"See, this is the smacks kids mating ritual: one stands guard while the other two....do whatever."
His imagination was so limited he couldn't think of something weird enough to say instead of "whatever"! Fortunately I am much more creative than that.
...
Were you actually interested? I'm not going to judge.
Anyways, I really meant to post this 3 or 4 days ago but the pressure to be creative was just too high. Just kidding, laziness kicked in.
If anyone asks you if it was worth the wait, you should answer
"No, it was not worth waiting for at all, this guy sucks"
but no one's going to ask you that because you probably don't eagerly wait on my next post and you haven't told anyone else about this blog you LOSER!
Go tell at least 10 people you know about this blog right now, or else.....um.....the lunar surface will crack open and spawn a new age of dinosaurs just like in Game of Thrones, and the place where you live will be converted into an emergency escape rocket for all the poor peoples of the earth. With you still inside it.
They'll all cram inside squeezing you to a pulp, and the rocket will blast off but then malfunction immediately after leaving the atmosphere, exposing you to the unbridled wrath of the eldritch abomination known only as the Space Hobo Horse of scarce toiletries. It rips its victims out of the slowly decompressing rocket one by one, saving you for last. You will be plunged into the everlasting torment of taking a dump without toilet paper or running water while miniature dodos tickle you for eternity.
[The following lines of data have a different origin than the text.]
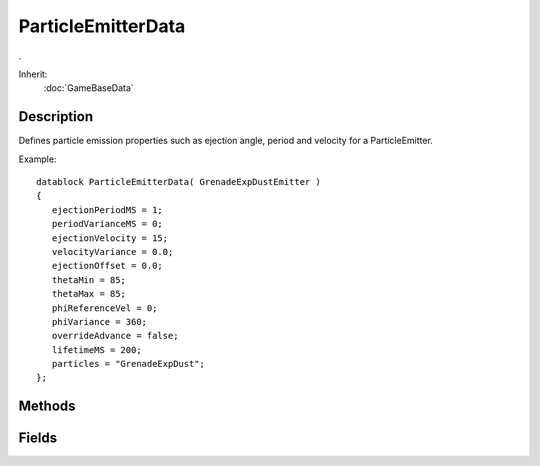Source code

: ParticleEmitterData
===================

.

Inherit:
	:doc:`GameBaseData`

Description
-----------

Defines particle emission properties such as ejection angle, period and velocity for a ParticleEmitter.

Example::

	datablock ParticleEmitterData( GrenadeExpDustEmitter )
	{
	   ejectionPeriodMS = 1;
	   periodVarianceMS = 0;
	   ejectionVelocity = 15;
	   velocityVariance = 0.0;
	   ejectionOffset = 0.0;
	   thetaMin = 85;
	   thetaMax = 85;
	   phiReferenceVel = 0;
	   phiVariance = 360;
	   overrideAdvance = false;
	   lifetimeMS = 200;
	   particles = "GrenadeExpDust";
	};


Methods
-------


.. cpp:function:: void ParticleEmitterData::reload()

	Reloads the ParticleData datablocks and other fields used by this emitter.

	Example::

		// Get the editors current particle emitter
		%emitter = PE_EmitterEditor.currEmitter
		
		// Change a field value
		%emitter.setFieldValue( %propertyField, %value );
		
		// Reload this emitter
		%emitter.reload();

Fields
------


.. cpp:member:: Point3F  ParticleEmitterData::alignDirection

	The direction aligned particles should face, only valid if alignParticles is true.

.. cpp:member:: bool  ParticleEmitterData::alignParticles

	If true, particles always face along the axis defined by alignDirection.

.. cpp:member:: float  ParticleEmitterData::ambientFactor

	Used to generate the final particle color by controlling interpolation between the particle color and the particle color multiplied by the ambient light color.

.. cpp:member:: ParticleBlendStyle ParticleEmitterData::blendStyle

	String value that controls how emitted particles blend with the scene.

.. cpp:member:: float  ParticleEmitterData::ejectionOffset

	Distance along ejection Z axis from which to eject particles.

.. cpp:member:: float  ParticleEmitterData::ejectionOffsetVariance

	Distance Padding along ejection Z axis from which to eject particles.

.. cpp:member:: int  ParticleEmitterData::ejectionPeriodMS

	Time (in milliseconds) between each particle ejection.

.. cpp:member:: float  ParticleEmitterData::ejectionVelocity

	Particle ejection velocity.

.. cpp:member:: bool  ParticleEmitterData::highResOnly

	This particle system should not use the mixed-resolution renderer. If your particle system has large amounts of overdraw, consider disabling this option.

.. cpp:member:: int  ParticleEmitterData::lifetimeMS

	Lifetime of emitted particles (in milliseconds).

.. cpp:member:: int  ParticleEmitterData::lifetimeVarianceMS

	Variance in particle lifetime from 0 - lifetimeMS.

.. cpp:member:: bool  ParticleEmitterData::orientOnVelocity

	If true, particles will be oriented to face in the direction they are moving.

.. cpp:member:: bool  ParticleEmitterData::orientParticles

	If true, Particles will always face the camera.

.. cpp:member:: bool  ParticleEmitterData::overrideAdvance

	If false, particles emitted in the same frame have their positions adjusted. If true, adjustment is skipped and particles will clump together.

.. cpp:member:: string  ParticleEmitterData::particles

	List of space or TAB delimited ParticleData datablock names. A random one of these datablocks is selected each time a particle is emitted.

.. cpp:member:: int  ParticleEmitterData::periodVarianceMS

	Variance in ejection period, from 1 - ejectionPeriodMS.

.. cpp:member:: float  ParticleEmitterData::phiReferenceVel

	Reference angle, from the vertical plane, to eject particles from.

.. cpp:member:: float  ParticleEmitterData::phiVariance

	Variance from the reference angle, from 0 - 360.

.. cpp:member:: bool  ParticleEmitterData::renderReflection

	Controls whether particles are rendered onto reflective surfaces like water.

.. cpp:member:: bool  ParticleEmitterData::reverseOrder

	If true, reverses the normal draw order of particles. Particles are normally drawn from newest to oldest, or in Z order (furthest first) if sortParticles is true. Setting this field to true will reverse that order: oldest first, or nearest first if sortParticles is true.

.. cpp:member:: float  ParticleEmitterData::softnessDistance

	For soft particles, the distance (in meters) where particles will be faded based on the difference in depth between the particle and the scene geometry.

.. cpp:member:: bool  ParticleEmitterData::sortParticles

	If true, particles are sorted furthest to nearest.

.. cpp:member:: string  ParticleEmitterData::textureName

	Optional texture to override ParticleData::textureName .

.. cpp:member:: float  ParticleEmitterData::thetaMax

	Maximum angle, from the horizontal plane, to eject particles from.

.. cpp:member:: float  ParticleEmitterData::thetaMin

	Minimum angle, from the horizontal plane, to eject from.

.. cpp:member:: bool  ParticleEmitterData::useEmitterColors

	If true, use emitter specified colors instead of datablock colors. Useful for ShapeBase dust and WheeledVehicle wheel particle emitters that use the current material to control particle color.

.. cpp:member:: bool  ParticleEmitterData::useEmitterSizes

	If true, use emitter specified sizes instead of datablock sizes. Useful for Debris particle emitters that control the particle size.

.. cpp:member:: float  ParticleEmitterData::velocityVariance

	Variance for ejection velocity, from 0 - ejectionVelocity.
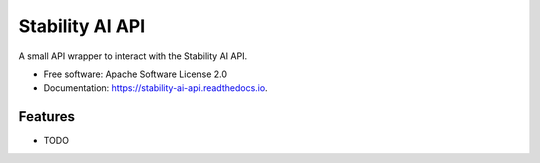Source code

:================
Stability AI API
================


.. image:: https://img.shields.io/pypi/v/stability_ai_api.svg
        :target: https://pypi.python.org/pypi/stability-ai-api

.. image:: https://img.shields.io/travis/femelo/stability_ai_api.svg
        :target: https://travis-ci.com/femelo/stability-ai-api

.. image:: https://readthedocs.org/projects/stability-ai-api/badge/?version=latest
        :target: https://stability-ai-api.readthedocs.io/en/latest/?version=latest
        :alt: Documentation Status




A small API wrapper to interact with the Stability AI API.


* Free software: Apache Software License 2.0
* Documentation: https://stability-ai-api.readthedocs.io.


Features
--------

* TODO

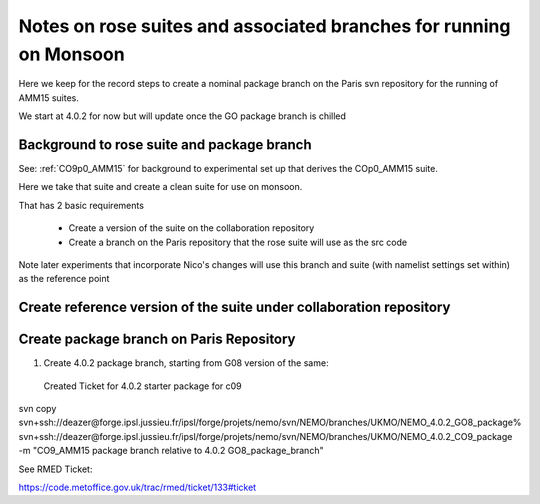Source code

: 
====================================================================
Notes on rose suites and  associated branches for running on Monsoon
====================================================================

Here we keep for the record steps to create a nominal package branch on 
the Paris svn repository for the running of AMM15 suites.

We start at 4.0.2 for now but will update once the GO package branch is chilled


Background to rose suite and package branch
==================================================

See: 
:ref:`CO9p0_AMM15` 
for background to experimental set up
that derives the COp0_AMM15 suite.

Here we take that suite and create a clean suite for use on monsoon.

That has 2 basic requirements

  * Create a version of the suite on the collaboration repository
  * Create a branch on the Paris repository that the rose suite will use as the src code 

Note later experiments that incorporate Nico's changes will use this branch and suite (with namelist settings set within)
as the reference point




Create reference version of the suite under collaboration repository
=====================================================================


   
Create package branch on Paris Repository
=====================================================================
1. Create 4.0.2 package branch, starting from G08 version of the same:
 Created Ticket for 4.0.2 starter package for c09

svn copy svn+ssh://deazer@forge.ipsl.jussieu.fr/ipsl/forge/projets/nemo/svn/NEMO/branches/UKMO/NEMO_4.0.2_GO8_package% svn+ssh://deazer@forge.ipsl.jussieu.fr/ipsl/forge/projets/nemo/svn/NEMO/branches/UKMO/NEMO_4.0.2_CO9_package -m "CO9_AMM15 package branch relative to 4.0.2 GO8_package_branch"

See RMED Ticket:

https://code.metoffice.gov.uk/trac/rmed/ticket/133#ticket
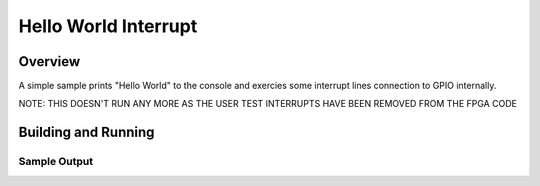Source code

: .. _hello_world_interrupt:

Hello World Interrupt
#####################

Overview
********

A simple sample prints "Hello World" to the console and exercies some interrupt lines
connection to GPIO internally.

NOTE: THIS DOESN'T RUN ANY MORE AS THE USER TEST INTERRUPTS HAVE BEEN REMOVED FROM THE FPGA CODE


Building and Running
********************


Sample Output
=============

.. code-block:: console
uh....and that would be bad.
After typing that and reading it over I realized you might be a bit depressed from reading about that, so I should probably post a funny picture to cheer you up. But NO, you deserve to be depressed, because that's what your fate shall be if you don't listen.
The lesser known 5th horseman(woman?) of the apocalypse |
Here's one I particularly liked: http://pusheen.com/post/38254768792
Pusheen is what spawned the quote "If I were tiny I would sleep on a marshmellow" which someone set as their Skype status, at least the last time I was on Skype. Do you like to use Skype? Because I don't, and if you do, this will happen to you:
Disclaimer: Gentlemen do not set vacuum cleaners on fire....yeah I have mixed feelings about Skype.